Is DeepSeek a threat to your ASX tech stocks? Here's what you need to know
Chinese artificial intelligence company DeepSeek single-handedly wiped over US$1 trillion off the US stock market after the company claimed it had developed a rival AI assistant app, at a fraction of the cost.
The news sent some of the largest US tech companies sharply lower, led by Nvidia (-16.9%), Alphabet (-4.0%) and Microsoft (-2.1%).
In a Nutshell
- What is DeepSeek? DeepSeek is a Chinese AI company, founded in 2023 by Liang Wenfeng, the co-founder of the hedge fund High-Flyer.
- What has DeepSeek achieved? DeepSeek recently launched DeepSeek V3, a large language model (LLM) that the company claims can match or even outperform the models produced by AI giants like OpenAI and Anthropic. But unlike its competitors, DeepSeek V3 is open-source, meaning anyone can inspect, use or modify it.
- What's the big deal? DeepSeek has achieved this at a fraction of the cost. Its reasoning models require just US$5.5 million in training costs, achieved via innovative training techniques whereas OpenAI's GPT-4o costs over US$100 million and requires some of the latest and most expensive Nvidia GPUs.
- What does this matter? The remarkable efficiency of DeepSeek is challenging conventional wisdom in the AI industry. While tech giants like OpenAI, Alphabet, and Microsoft invest billions in AI development, DeepSeek is achieving comparable results despite limited access to high-end hardware due to US trade restrictions. This raises questions about whether the massive spending by these technology leaders is truly necessary or if there might be more cost-effective paths to AI advancement.
- Nvidia leads the selloff.

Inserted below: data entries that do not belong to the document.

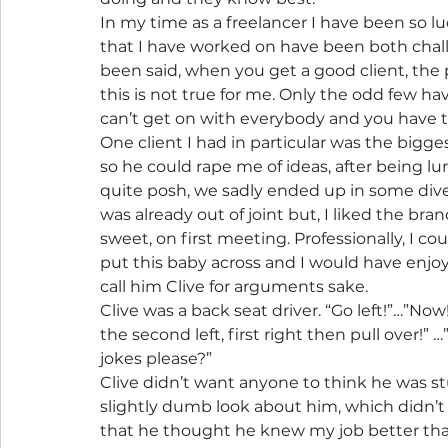
In my time as a freelancer I have been so lu
that I have worked on have been both challe
been said, when you get a good client, the p
this is not true for me. Only the odd few h
can’t get on with everybody and you have to b
One client I had in particular was the bigg
so he could rape me of ideas, after being 
quite posh, we sadly ended up in some div
was already out of joint but, I liked the bra
sweet, on first meeting. Professionally, I c
put this baby across and I would have enjoyed
call him Clive for arguments sake.
Clive was a back seat driver. “Go left!”…”No
the second left, first right then pull over!” 
jokes please?”
Clive didn’t want anyone to think he was stup
slightly dumb look about him, which didn’t
that he thought he knew my job better th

Nvidia shed approximately US$500 billion in market cap, the largest single-day market cap loss in history. As a leading supplier of AI GPUs, investors are concerned that a more cost-effective model will lower demand.
Are Tech Stocks in Trouble?
The S&P/ASX 200 Information Tech Index dipped 2.8% in early trade on Monday, mirroring the Nasdaq's 3.0% decline. Stocks leading to the downside around market open include NextDC (-8.8%), Megaport (-7.1%) and Wisetech Global (-2.6%).
Despite the sea of red, Citi analysts expect the DeepSeek developments to have a limited impact on near-term contracts and demand for data centre names like NextDC (ASX: NXT). This outlook is supported by recent major spending commitments from tech giants. Meta CEO Mark Zuckerberg announced last Friday plans to boost capital expenditure by 54-66% to US$60-65 billion this year, while Microsoft is set to spend US$80 billion for AI-capable data centre development in 2025.
"While we do expect cheaper models/lower compute costs to accelerate AI adoption, we do acknowledge potential risks to long-term data centre capacity and see the potential for NextDC to trade weaker today," the analysts said.
NextDC shares fell 7.1% at Monday's open, reaching their session low with a 9.4% decline around 10:20 am AEDT, before recovering to trade down 6.0%.
The weakness aligns with the poor performance of international data centre peers, with Digital Reality dropping 8.7%, China's GDS falling 6.8%, and Equinix declining 4.3% in the overnight session. Equinix demonstrated the most volatile action, as it tumbled as much as 8.8% in early trade before recovering some ground.
Despite the broad-based weakness, RBC Capital Markets analyst Garry Sherriff says there could be an opportunity to "selectively add to ASX technology names, particularly high quality, market leaders who trade at high multiples who may be more attractively priced.
Reducing the cost of using large language models (training, reasoning, and inferencing) is a significant advantage for software companies, as it translates to more affordable AI capabilities, according to Garry. With lower-cost APIs, software vendors can offer their generative AI solutions at more competitive prices, which could help boost adoption and scale.
Citi analysts shared the same view, expecting lower costs for AI models and services as a positive for software company margins.
The ASX 200 Tech Index is showing resilience, already bouncing almost 200 basis points from session lows. After the initial 2.9% dip, the Index is now down a more modest 1.0% as of 11:25 am AEDT.
This article first appeared on Market Index on Tuesday 28 January 2025.